2. **Finality**: Each block's price is produced once and never revised (unless the block itself is reorged). Downstream consumers can treat the oracle output as append-only. Smoothing would require retroactively changing already-published prices, breaking that property.
## Changelog
### v4
Changes from v3:
- **Modern fan-out cap**: below height 630,000 the oracle keeps the strict >100-output transaction drop introduced in v3. At and above 630,000 the cap now relaxes to 250 outputs instead of being fully lifted. This preserves dense-chain payment signal while preventing very large modern fan-outs from dominating a single EMA slot and creating a transient false round-dollar ladder.
`VERSION` is bumped to 4 so downstream consumers invalidate prices computed by an earlier algorithm.
### v3
Changes from v2:
- **Earlier start with a cold-start regime**: on-chain tracking begins at height 340,000 (January 2015) instead of 525,000, adding about 185,000 blocks of history. Below height 508,000 the oracle runs a slower EMA (`Config::slow()`, ~19-block span, window 40) paired with a shape-anchoring restoring force (`shape_weight` 8) that pulls candidate scores toward a slowly-adapted profile of the round-dollar arm shape, resisting the half-price octave drift the fast default locks onto in the thinner pre-2018 output mix.

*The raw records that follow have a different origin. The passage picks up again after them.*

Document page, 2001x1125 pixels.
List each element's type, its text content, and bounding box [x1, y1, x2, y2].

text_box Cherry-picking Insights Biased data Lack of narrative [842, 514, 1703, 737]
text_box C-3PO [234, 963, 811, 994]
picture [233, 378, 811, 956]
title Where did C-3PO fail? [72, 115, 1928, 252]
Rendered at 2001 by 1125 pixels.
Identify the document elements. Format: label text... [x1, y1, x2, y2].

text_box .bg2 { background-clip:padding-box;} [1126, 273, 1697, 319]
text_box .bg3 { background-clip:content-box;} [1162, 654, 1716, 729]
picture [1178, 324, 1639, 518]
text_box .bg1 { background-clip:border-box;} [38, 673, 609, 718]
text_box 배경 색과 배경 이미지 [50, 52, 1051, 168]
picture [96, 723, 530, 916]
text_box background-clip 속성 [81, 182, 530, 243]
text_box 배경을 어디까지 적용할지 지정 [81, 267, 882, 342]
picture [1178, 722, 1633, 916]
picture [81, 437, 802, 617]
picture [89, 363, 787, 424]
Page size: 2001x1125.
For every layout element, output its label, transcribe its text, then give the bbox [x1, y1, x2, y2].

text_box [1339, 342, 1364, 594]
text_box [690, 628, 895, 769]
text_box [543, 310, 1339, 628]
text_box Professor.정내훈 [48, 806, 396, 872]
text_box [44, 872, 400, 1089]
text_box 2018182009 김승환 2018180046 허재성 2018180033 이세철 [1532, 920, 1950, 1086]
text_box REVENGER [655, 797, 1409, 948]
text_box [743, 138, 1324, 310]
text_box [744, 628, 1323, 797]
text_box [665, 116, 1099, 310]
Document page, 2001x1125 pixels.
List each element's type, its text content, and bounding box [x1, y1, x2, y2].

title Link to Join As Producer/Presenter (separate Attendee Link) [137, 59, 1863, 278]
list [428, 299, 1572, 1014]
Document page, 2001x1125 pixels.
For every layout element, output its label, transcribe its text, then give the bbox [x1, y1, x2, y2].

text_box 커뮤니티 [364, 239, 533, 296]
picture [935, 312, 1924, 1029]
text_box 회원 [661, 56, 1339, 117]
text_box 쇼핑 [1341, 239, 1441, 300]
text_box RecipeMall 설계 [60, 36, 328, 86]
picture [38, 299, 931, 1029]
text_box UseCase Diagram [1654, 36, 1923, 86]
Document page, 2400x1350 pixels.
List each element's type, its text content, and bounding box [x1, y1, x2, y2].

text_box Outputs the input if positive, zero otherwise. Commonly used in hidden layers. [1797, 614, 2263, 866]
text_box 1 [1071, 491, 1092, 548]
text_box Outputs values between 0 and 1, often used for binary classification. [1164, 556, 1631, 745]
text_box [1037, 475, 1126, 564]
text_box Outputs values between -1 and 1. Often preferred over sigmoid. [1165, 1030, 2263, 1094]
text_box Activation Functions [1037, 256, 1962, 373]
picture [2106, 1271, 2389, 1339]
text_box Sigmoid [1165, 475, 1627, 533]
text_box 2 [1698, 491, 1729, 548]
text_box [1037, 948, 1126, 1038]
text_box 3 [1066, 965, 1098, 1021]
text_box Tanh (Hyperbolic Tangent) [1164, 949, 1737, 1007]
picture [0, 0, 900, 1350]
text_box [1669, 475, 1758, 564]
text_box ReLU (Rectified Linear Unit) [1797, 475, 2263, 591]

At height 508,000 it switches to the fast default via `Oracle::reconfigure`, which restores `shape_weight` to 0 and turns the force off.
- **Max-outputs filter**: a transaction with more than 100 outputs is dropped from the histogram below height 630,000. Large fan-outs (exchange sweeps, mixer payouts) are batch machinery, not round-dollar payments, and the thin 2018-2020 signal needs them removed to stay locked onto the pattern. Above 630,000 on-chain volume is dense enough that the cap removes more genuine signal than noise, so it is lifted.
- **Wider up-reach**: `search_below` raised from 9 to 12 bins. The sharp 2018 reversal candles need extra room to follow a fast move upward in price.
`VERSION` is bumped to 3 so downstream consumers invalidate prices computed by an earlier algorithm.
### v2
Changes from v1:
- **OP_RETURN filter**: every output of a transaction carrying an `OP_RETURN` is now dropped from the histogram. Such transactions are protocol machinery (cross-chain swaps, anchoring) whose payout amounts can form false round-dollar patterns. This was the trigger for the worst price glitches in v1.
- **P2WSH reactivated**: once the OP_RETURN filter removes the protocol noise, P2WSH outputs are usable round-dollar signal again, so they are no longer excluded. P2TR stays excluded.
- **Earlier start**: on-chain tracking begins at height 525,000 (May 2018) instead of 550,000, adding about 25,000 blocks of history.
`VERSION` is exposed as a crate constant so downstream consumers can invalidate prices computed by an earlier algorithm.